Oracle provides an official repo for VirtualBox 7.0, which keeps you on the latest patch level and resolves dependency quirks that show up when installing from a generic Ubuntu package.

wget -q https://www.virtualbox.org/download/oracle_vbox_2016.asc \
     -O- | sudo apt-key add -
echo "deb [arch=amd64] http://download.virtualbox.org/virtualbox/debian $(lsb_release -cs) contrib" |
    sudo tee /etc/apt/sources.list.d/virtualbox.list

Then refresh your package list:

sudo apt update

I’ve seen users hit a snag when they used the Ubuntu 20.04 repo on Mint 21; the kernel module would fail to build because it pulls an older linux-headers package.

Installing VirtualBox 7.0

With the repository in place, just install:

sudo apt install -y virtualbox-7.0

That pulls in the latest 7.0 release and its matching kernel module.

Why this step is critical: If you skip adding Oracle’s repo and install from the default Mint repos, you’ll get an older VirtualBox (6.x) that lacks support for newer host‑only adapters and may refuse to run on recent kernels.

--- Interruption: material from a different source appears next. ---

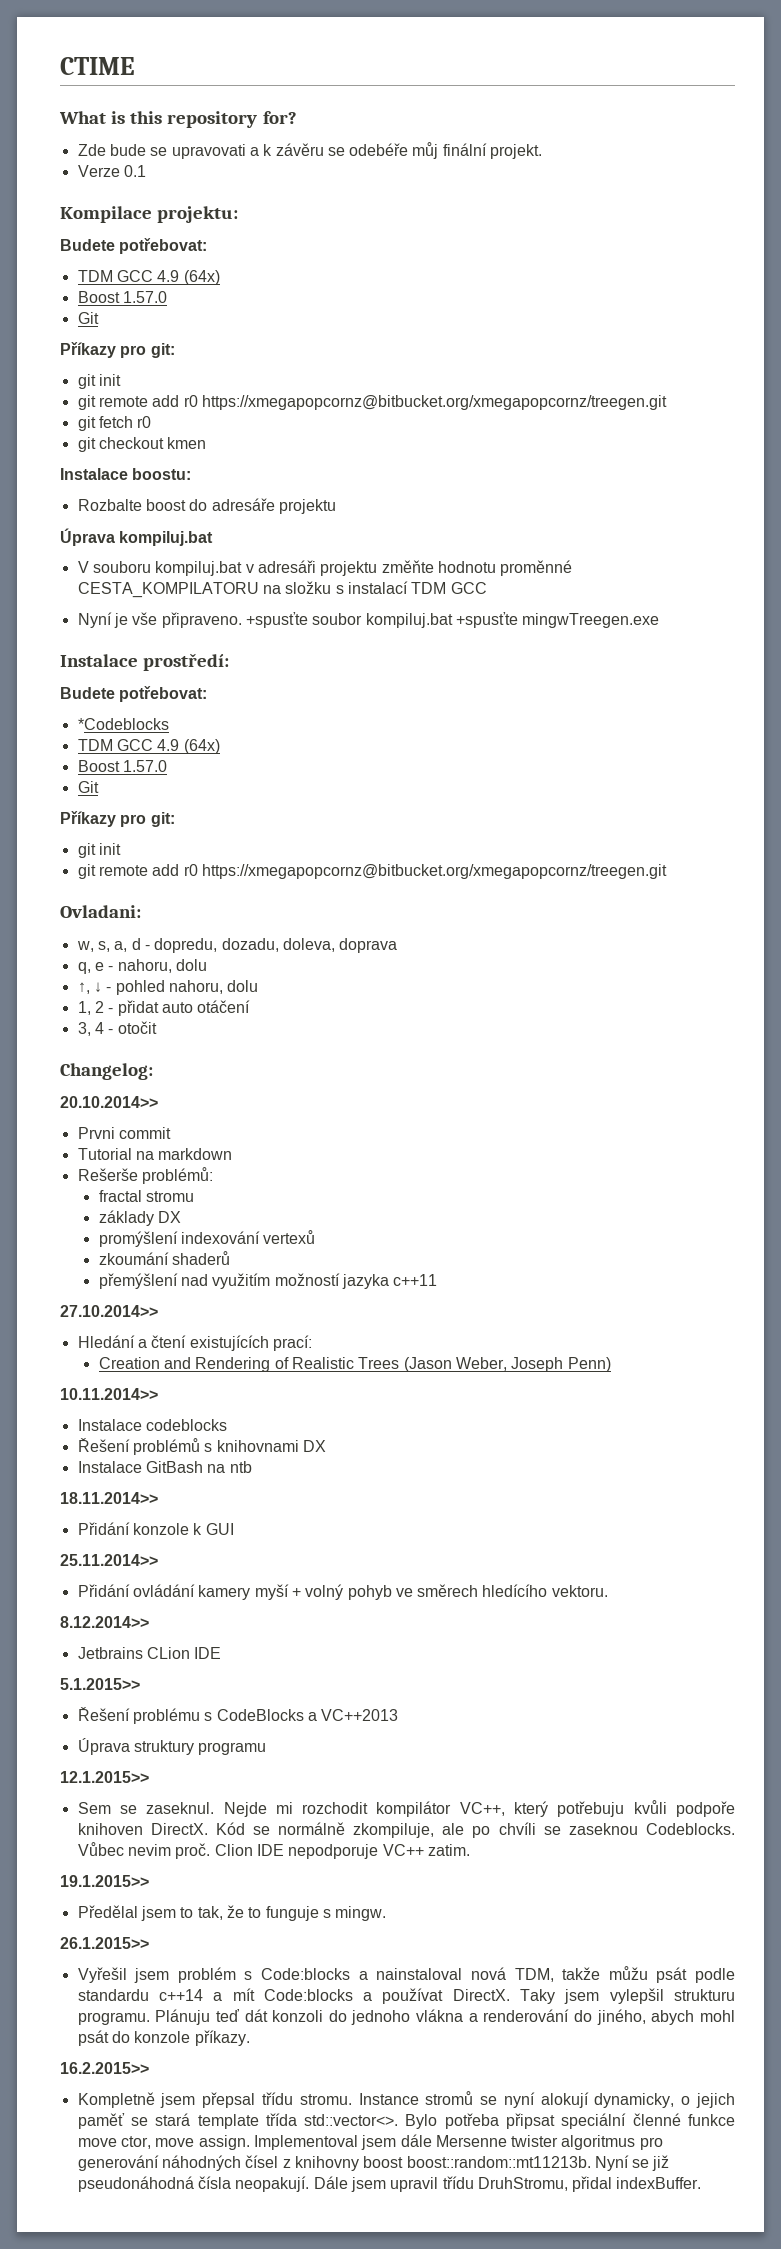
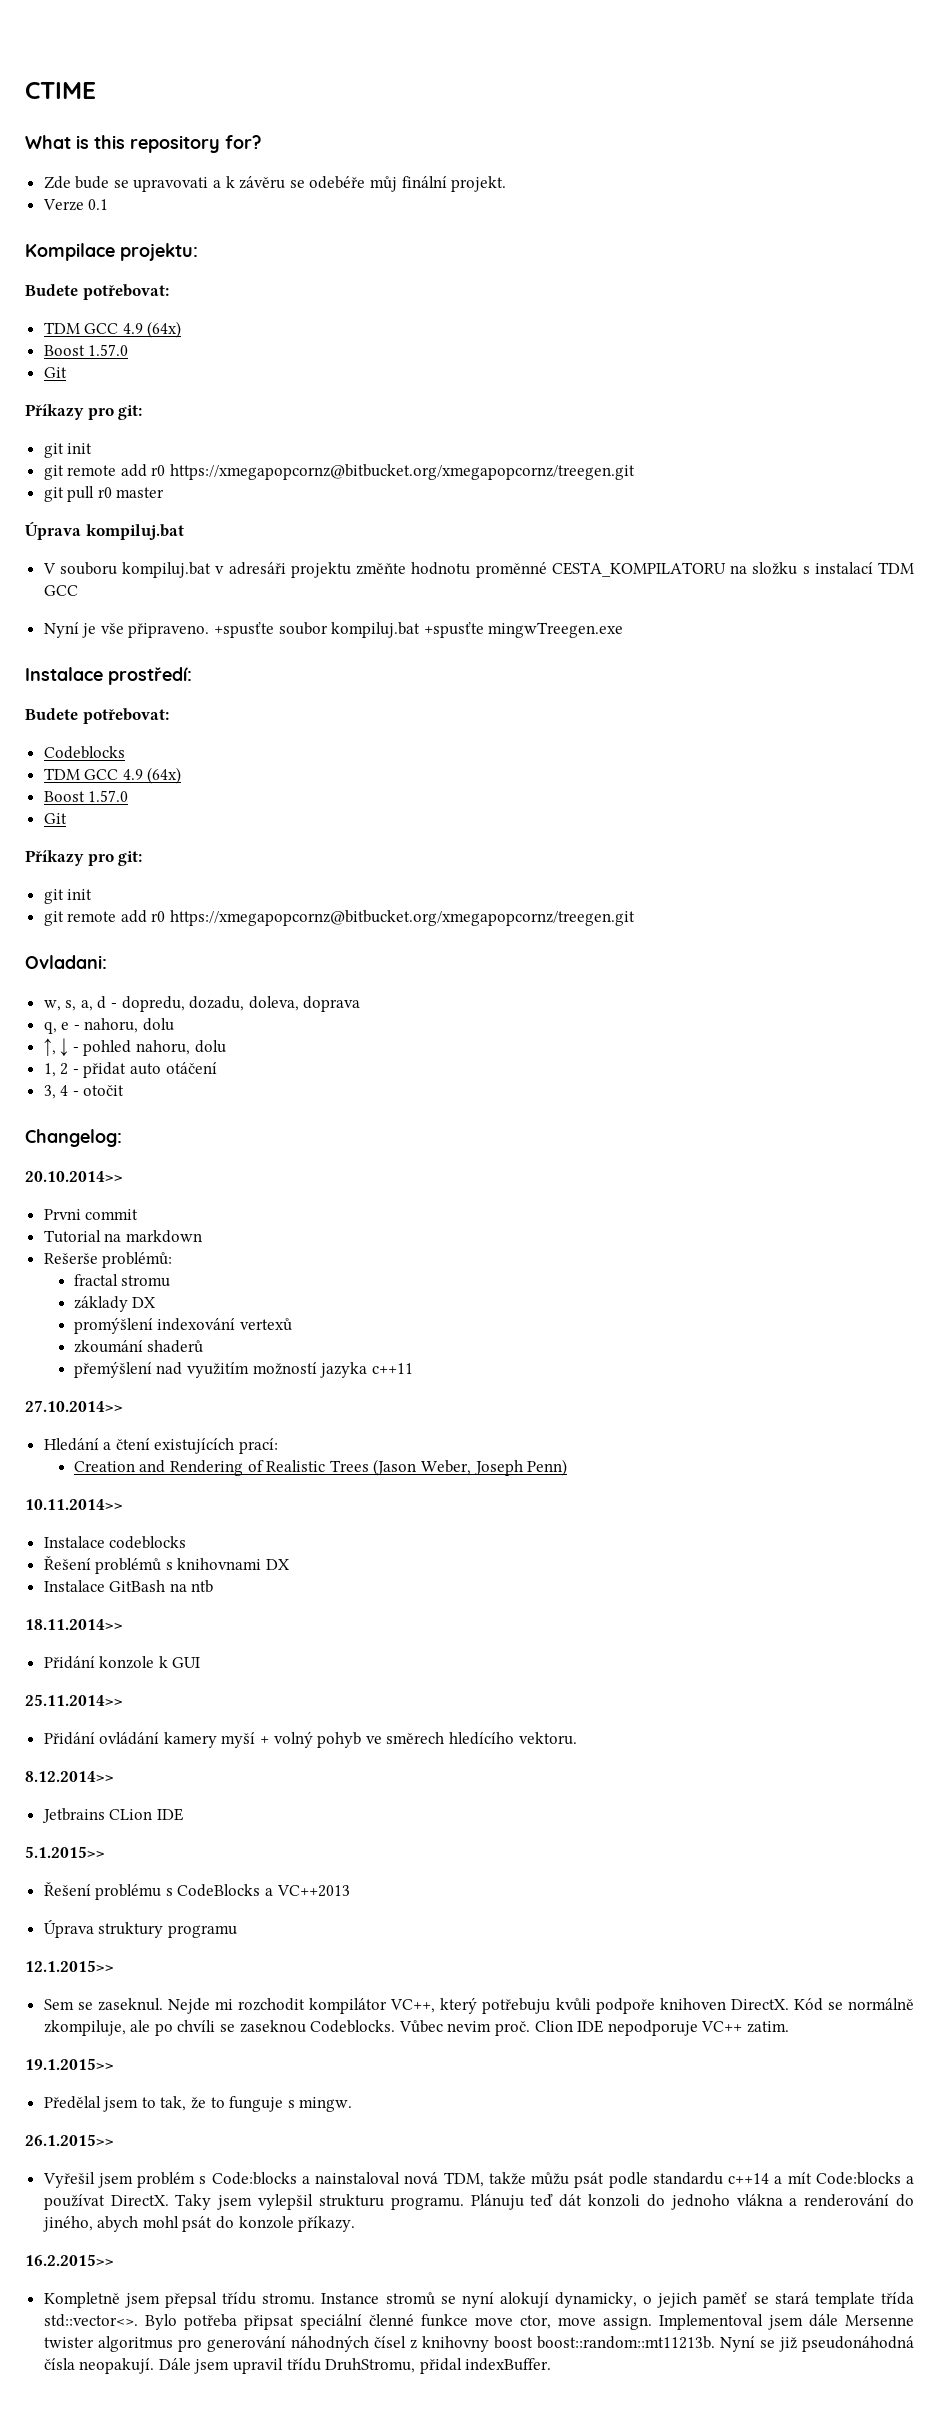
[98,416,152,428] [77,437,207,452] [60,468,192,480] [77,498,336,514] fetch r0 // git checkout kmen // Instalace boostu: // Rozbalte boost do adresáře projektu -> [67,486,165,502] pull r0 master
[77,718,169,730] *Codeblocks -> [43,746,125,759] Codeblocks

Fixing potential kernel module issues

After installation, start VirtualBox once:

virtualbox

If it complains about a missing vboxdrv module or “VirtualBox not loaded”, rebuild the module manually:

sudo /sbin/vboxconfig

Or run:

sudo dkms autoinstall

Why you need to do this: New kernels after Mint upgrades sometimes break the pre‑compiled module. Running vboxconfig forces a fresh build against your current headers.

Common hiccup

I’ve seen users get an “Invalid kernel version” error right after a kernel upgrade. The fix is to reinstall the kernel headers sudo apt install --reinstall linux-headers-$(uname -r) and then run vboxconfig again.

Verify installation

Open VirtualBox, go to Help => About – you should see “VirtualBox 7.x” in the header. Create a new VM or start an existing one to confirm that networking and graphics work as expected.

If you hit a snag, check the log file (~/.config/VirtualBox/VBox.log) for clues; often it points to missing drivers or permission issues with /dev/vbox.

That’s all there is to it. You’ve got VirtualBox 7.0 on Mint 21 or 20, ready to host any guest OS you need.